● **EXERCISE DETAILS**:
List each line of the listing below that contains the word "integrity". Matching is case-sensitive.

####

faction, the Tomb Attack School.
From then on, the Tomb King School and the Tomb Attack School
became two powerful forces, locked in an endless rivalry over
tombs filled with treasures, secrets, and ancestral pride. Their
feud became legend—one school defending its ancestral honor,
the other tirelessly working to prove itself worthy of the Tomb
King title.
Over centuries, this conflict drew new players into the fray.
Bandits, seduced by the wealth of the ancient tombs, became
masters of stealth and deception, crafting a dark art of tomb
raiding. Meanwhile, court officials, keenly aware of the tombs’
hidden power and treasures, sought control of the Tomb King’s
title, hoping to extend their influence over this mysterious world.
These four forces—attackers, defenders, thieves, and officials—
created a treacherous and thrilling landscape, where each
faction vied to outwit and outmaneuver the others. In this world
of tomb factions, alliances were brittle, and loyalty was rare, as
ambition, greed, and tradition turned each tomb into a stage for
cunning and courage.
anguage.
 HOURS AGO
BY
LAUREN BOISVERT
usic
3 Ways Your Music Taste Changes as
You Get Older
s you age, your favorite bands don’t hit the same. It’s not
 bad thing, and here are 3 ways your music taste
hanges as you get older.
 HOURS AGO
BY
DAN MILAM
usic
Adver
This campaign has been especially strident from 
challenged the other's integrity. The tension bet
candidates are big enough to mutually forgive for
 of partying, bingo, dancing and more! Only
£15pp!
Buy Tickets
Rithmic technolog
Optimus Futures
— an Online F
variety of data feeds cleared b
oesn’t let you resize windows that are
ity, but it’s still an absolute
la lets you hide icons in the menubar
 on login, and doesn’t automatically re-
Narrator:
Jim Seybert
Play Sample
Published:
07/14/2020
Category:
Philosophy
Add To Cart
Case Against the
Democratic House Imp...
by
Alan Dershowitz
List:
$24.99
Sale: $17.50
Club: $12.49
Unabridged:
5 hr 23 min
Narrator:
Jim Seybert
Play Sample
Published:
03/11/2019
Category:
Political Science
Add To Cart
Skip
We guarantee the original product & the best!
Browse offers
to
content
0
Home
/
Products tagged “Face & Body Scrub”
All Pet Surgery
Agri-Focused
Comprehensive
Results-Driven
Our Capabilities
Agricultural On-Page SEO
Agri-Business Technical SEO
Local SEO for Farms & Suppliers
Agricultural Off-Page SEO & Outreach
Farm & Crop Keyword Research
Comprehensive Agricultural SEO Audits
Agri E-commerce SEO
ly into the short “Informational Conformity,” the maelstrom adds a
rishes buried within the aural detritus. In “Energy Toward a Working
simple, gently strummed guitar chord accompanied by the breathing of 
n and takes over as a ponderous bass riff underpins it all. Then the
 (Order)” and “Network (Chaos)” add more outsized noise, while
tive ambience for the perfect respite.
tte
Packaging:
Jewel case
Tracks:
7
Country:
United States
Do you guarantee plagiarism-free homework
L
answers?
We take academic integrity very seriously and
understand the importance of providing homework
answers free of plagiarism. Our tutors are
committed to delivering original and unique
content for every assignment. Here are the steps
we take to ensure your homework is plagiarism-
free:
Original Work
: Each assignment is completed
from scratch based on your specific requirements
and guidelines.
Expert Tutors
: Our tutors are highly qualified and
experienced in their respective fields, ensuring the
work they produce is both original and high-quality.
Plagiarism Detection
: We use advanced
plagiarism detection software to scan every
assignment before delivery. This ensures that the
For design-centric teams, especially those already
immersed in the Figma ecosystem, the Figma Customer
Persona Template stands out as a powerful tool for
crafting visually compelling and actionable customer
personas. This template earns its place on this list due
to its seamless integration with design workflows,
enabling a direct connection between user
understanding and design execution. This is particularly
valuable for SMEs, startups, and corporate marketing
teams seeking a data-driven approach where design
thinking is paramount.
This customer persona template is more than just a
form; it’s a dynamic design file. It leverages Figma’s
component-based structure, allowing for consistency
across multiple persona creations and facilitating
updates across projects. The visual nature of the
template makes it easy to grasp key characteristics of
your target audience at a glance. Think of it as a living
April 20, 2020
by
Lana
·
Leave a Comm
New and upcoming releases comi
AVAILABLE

####

● **PROBLEM SOLUTION**:
challenged the other's integrity. The tension bet
We take academic integrity very seriously and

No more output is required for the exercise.